Last Saturday, CNN anchor Rick Sanchez noticed something happening on Twitter.
That’s nothing new: @RickSanchezCNN has in many ways bet his show, even career, on his integration with social media.
His use has paid off, according to the remarks Sanchez made at JeffPulver’s 140 Characters Conference, and not just in terms of his 95,000 followers: social media, particularly Twitter, has pushed CNN to cover the existence of fraud or overall validity of the elections in Iran.
After his comments on the panel, Sanchez described to me and others how his email about #CNNFail on Twitter went up to the highest levels of the network. And, after the network’s business, PR and marketing staff was pulled in, coverage the next day shifted.
In other words, just as the audience here in New York grew restive after hearing Sanchez and Robert Scoble talk about #CNNfail and asked to hear from Curry, CNN’s online audience on Twitter pushed the network to cover the news differently.
I wasn’t watching CNN on either day — I was focused on tracking Twitter, YouTube and other online sources — but I’m now incredibly curious about how Sunday’s broadcasts on CNN were different.
I do know that Sanchez said to me that CNN stayed with Ahmadinejad’s speech on Sunday much longer than they would have otherwise.
During the panel, Sanchez that “at no time did CNN drop the ball” — based upon his remarks following, however, I have to wonder whether there was an appreciation in the C-suite at CNN that the online backlash on Twitter was a hint that Amanpour reporting live from Tehran wasn’t capturing the whole scene, and that US citizens were hungry for more information about what was happening on the streets and rooftaps of Iran.
I know now that, on some subtle level, there were changes — and that’s a win for all of those in the US who wanted CNN to cover events in Iran more closely. There’s a long road for newspapers and cable news networks to travel yet as they adjust to the real-time Web and its audience gathering information and publicly critiquing coverage decisions of network.

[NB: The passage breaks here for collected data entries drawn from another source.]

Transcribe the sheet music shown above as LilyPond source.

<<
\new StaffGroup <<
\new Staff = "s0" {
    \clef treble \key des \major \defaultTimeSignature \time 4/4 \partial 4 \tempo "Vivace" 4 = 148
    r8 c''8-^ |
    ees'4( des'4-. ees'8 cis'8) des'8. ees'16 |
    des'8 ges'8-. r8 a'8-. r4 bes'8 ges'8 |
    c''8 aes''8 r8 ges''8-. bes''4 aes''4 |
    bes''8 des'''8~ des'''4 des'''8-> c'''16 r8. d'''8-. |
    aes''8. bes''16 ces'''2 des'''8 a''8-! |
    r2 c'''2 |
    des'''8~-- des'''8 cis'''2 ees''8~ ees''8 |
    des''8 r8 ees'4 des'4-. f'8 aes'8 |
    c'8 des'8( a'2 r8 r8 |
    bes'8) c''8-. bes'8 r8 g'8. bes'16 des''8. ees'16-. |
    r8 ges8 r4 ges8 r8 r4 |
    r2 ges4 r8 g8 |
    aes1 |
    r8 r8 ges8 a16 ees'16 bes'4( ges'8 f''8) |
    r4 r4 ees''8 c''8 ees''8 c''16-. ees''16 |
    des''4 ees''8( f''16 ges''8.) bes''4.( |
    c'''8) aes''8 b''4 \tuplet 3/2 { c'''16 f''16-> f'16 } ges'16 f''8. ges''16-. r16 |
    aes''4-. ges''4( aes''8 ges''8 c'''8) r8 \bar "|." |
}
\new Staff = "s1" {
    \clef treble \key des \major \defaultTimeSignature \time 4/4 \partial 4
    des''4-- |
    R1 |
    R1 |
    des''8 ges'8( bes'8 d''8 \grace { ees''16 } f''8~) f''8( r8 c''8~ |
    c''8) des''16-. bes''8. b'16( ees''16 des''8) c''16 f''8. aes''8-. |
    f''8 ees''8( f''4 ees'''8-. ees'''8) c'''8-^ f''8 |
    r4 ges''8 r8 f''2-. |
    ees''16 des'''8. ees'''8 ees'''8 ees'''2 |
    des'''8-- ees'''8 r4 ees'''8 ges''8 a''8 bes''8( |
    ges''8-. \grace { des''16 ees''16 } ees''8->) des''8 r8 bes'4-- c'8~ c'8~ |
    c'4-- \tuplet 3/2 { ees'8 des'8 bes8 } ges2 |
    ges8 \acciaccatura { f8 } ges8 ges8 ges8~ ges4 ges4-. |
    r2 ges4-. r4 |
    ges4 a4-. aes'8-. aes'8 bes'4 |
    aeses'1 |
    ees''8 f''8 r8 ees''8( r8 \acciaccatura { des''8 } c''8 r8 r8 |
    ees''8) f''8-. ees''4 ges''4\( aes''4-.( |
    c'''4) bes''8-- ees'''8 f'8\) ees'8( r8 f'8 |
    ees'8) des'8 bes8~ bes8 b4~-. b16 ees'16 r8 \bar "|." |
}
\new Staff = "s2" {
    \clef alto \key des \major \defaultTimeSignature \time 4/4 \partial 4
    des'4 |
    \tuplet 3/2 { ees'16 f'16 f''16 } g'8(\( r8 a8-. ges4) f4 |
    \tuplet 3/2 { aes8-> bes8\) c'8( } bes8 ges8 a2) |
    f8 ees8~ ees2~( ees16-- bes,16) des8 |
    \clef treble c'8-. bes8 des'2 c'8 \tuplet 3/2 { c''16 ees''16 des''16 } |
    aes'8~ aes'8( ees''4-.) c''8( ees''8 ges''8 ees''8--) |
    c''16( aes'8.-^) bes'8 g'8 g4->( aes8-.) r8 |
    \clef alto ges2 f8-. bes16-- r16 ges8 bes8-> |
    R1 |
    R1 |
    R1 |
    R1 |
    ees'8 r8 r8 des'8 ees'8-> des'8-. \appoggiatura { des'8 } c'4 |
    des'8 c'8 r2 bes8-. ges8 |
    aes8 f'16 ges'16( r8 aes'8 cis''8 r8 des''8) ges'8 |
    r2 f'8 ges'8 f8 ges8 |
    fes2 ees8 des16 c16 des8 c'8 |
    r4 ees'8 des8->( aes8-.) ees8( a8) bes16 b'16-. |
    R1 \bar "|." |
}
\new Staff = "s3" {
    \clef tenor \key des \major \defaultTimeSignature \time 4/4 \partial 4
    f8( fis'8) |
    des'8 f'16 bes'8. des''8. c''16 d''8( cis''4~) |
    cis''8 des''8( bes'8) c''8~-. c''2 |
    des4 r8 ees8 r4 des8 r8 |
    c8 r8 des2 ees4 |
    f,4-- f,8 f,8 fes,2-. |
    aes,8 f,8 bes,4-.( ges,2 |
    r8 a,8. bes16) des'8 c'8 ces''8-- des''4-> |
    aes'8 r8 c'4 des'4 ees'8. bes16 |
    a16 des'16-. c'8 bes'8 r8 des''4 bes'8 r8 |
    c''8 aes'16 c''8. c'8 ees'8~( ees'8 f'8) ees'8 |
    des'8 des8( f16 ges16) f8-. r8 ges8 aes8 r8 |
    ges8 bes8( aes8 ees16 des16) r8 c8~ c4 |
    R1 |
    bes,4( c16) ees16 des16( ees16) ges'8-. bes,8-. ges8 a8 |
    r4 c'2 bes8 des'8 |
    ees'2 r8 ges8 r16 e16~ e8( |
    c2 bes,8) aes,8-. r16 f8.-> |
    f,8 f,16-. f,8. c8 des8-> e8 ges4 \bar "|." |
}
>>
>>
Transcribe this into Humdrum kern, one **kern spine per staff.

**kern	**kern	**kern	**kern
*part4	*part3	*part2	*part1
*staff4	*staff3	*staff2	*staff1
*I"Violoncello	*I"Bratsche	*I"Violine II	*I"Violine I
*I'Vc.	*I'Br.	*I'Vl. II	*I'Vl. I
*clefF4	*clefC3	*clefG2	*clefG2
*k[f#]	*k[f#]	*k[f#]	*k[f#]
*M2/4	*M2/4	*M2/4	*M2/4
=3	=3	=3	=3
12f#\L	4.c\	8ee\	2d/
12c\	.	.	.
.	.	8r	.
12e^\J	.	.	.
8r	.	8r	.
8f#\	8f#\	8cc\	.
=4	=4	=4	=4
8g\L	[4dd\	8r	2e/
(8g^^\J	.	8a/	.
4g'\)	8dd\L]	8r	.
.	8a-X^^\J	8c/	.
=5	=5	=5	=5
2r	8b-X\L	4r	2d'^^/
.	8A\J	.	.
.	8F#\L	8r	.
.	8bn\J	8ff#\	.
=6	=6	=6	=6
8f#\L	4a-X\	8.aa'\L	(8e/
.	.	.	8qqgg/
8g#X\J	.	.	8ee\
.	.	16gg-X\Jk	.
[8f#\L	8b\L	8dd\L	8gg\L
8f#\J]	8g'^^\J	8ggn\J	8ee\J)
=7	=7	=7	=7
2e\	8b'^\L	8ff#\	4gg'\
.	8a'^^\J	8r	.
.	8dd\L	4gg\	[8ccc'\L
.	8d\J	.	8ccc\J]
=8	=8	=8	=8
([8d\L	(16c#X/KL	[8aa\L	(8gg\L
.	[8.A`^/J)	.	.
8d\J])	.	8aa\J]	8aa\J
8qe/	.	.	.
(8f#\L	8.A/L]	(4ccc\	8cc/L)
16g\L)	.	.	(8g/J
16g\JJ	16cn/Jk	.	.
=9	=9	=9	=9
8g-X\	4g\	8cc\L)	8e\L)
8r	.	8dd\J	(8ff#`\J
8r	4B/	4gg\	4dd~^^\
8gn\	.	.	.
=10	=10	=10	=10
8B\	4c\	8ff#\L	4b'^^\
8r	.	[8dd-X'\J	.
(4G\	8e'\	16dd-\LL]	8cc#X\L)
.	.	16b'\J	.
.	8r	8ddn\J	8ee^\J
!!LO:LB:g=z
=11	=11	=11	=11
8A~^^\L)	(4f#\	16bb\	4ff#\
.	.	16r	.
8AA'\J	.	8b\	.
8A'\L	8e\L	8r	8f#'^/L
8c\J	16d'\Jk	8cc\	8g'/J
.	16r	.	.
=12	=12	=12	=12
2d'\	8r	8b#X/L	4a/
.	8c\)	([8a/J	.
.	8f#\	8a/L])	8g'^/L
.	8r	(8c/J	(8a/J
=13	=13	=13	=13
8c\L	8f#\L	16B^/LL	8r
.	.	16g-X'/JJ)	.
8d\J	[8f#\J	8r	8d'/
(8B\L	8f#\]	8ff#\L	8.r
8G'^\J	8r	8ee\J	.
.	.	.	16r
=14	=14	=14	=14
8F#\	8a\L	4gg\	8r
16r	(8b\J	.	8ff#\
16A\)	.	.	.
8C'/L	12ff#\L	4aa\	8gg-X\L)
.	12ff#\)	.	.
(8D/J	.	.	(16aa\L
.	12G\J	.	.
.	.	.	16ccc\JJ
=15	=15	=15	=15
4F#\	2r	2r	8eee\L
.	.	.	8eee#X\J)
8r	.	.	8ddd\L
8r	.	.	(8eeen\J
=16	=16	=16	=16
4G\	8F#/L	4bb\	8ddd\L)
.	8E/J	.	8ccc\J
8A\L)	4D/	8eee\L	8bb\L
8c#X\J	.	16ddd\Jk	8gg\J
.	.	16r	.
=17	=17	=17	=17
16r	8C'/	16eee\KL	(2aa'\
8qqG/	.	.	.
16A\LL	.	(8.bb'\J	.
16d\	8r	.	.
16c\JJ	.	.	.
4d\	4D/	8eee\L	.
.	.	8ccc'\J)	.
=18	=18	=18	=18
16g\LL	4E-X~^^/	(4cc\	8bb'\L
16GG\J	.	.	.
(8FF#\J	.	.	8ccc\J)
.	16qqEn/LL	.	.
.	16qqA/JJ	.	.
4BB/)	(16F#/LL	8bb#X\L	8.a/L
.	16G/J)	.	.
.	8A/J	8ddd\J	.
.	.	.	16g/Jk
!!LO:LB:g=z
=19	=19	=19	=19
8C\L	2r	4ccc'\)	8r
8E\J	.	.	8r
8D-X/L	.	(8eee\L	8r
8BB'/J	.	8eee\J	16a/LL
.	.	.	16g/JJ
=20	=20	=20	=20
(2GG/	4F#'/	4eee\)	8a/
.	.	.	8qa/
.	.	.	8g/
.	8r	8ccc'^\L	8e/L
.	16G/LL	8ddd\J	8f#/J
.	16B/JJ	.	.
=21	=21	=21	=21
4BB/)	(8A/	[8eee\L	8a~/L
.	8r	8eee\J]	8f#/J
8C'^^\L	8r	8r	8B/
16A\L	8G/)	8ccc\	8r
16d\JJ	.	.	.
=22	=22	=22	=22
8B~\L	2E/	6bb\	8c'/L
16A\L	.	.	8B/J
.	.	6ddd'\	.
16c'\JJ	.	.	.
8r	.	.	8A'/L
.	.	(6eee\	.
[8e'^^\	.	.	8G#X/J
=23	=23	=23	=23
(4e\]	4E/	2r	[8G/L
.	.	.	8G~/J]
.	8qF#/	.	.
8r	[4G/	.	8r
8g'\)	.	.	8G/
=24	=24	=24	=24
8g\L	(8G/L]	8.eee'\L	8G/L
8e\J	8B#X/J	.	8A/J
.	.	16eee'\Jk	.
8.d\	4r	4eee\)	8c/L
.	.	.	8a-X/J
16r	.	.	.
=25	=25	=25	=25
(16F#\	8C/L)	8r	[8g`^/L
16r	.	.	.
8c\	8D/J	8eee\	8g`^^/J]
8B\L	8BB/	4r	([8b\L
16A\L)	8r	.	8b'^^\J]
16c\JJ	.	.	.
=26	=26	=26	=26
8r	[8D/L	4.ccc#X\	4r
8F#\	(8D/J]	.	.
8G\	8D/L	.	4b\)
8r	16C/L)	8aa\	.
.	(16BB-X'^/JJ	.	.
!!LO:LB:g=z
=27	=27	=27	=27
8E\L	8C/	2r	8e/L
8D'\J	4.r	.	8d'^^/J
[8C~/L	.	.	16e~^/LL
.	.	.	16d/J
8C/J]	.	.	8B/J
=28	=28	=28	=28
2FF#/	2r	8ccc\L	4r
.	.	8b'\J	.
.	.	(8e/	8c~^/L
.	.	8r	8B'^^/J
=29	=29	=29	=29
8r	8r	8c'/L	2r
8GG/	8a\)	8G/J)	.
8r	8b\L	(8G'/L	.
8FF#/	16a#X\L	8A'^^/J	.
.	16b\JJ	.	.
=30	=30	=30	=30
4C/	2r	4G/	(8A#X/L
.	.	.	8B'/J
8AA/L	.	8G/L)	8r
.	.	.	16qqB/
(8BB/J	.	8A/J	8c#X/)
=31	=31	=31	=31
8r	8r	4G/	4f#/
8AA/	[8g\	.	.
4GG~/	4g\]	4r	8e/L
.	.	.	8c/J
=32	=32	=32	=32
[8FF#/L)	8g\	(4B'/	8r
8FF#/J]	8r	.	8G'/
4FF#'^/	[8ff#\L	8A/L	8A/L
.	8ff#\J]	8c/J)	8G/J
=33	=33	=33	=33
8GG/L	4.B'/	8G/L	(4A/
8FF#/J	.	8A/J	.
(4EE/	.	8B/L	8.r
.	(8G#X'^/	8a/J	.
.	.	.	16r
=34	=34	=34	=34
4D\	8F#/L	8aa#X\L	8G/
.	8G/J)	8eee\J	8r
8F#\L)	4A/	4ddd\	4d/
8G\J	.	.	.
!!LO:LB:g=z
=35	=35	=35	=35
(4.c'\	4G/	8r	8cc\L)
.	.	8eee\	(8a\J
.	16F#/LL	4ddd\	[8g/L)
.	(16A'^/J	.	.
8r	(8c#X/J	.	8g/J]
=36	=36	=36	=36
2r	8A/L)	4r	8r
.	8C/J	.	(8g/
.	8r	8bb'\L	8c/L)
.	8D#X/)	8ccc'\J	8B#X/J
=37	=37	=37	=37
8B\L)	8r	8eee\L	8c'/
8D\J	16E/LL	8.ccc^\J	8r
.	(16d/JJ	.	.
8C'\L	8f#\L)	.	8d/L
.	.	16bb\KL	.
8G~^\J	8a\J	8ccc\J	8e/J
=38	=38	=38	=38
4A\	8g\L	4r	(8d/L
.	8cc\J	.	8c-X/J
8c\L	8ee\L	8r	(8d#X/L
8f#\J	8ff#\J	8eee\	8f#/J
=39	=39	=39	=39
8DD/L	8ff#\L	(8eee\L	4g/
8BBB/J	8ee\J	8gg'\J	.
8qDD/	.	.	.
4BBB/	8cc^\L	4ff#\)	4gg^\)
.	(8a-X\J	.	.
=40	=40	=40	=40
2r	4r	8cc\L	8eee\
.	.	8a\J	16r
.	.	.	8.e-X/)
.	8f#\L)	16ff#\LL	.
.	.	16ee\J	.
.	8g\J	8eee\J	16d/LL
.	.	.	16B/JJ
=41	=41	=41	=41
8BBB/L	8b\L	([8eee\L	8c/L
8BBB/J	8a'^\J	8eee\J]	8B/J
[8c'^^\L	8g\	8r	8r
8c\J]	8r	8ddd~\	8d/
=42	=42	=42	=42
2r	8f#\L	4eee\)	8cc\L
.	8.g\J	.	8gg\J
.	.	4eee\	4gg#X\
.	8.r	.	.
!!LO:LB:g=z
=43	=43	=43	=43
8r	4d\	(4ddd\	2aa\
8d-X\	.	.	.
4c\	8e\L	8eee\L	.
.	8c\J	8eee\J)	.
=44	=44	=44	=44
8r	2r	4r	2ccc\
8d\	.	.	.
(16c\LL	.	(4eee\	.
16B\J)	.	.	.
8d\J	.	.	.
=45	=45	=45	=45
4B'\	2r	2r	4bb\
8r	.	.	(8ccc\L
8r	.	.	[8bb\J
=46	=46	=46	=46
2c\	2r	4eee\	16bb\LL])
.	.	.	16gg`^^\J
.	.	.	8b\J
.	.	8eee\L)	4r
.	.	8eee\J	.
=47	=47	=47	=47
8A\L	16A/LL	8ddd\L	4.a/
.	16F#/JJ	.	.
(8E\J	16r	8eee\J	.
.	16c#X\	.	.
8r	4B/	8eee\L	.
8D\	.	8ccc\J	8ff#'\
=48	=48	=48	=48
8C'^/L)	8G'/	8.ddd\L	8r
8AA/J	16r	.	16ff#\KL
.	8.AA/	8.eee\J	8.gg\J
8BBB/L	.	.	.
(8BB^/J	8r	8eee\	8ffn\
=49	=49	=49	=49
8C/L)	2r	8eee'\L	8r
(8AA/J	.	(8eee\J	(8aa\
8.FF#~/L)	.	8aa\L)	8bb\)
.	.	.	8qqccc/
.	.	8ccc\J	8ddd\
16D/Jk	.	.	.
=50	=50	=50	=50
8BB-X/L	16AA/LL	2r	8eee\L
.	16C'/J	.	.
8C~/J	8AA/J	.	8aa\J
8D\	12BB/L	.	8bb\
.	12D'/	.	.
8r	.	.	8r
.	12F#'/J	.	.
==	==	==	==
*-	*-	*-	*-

Even digital natives are still working out the standards for validation, attribution and information sharing. Old school publishers and broadcasters, by and large, are behind. It could be that the events in the Middle East this weekend could change that.
Sanchez was honest about the economic realities there, including the competition with Fox. Unfortunately, given the existance of a profit motive and ratings driven by celebrity stories and natural disasters, there are real barriers to the cable news networks shifting their airtime to just serious news stories.
In a public company, after all, ratings rule when shareholder value must be maximized.
Ann Curry suggested another, more sobering root cause: “It’s hard to get Americans to care about international issues.”
If journalists can frame, analyze and convey the stories of our collective humanity, whether it’s in Darfur, North Korea, Iran, China or some other global spot, perhaps that will change. Nick Kristof won a Pulitzer for his coverage in the New York Times.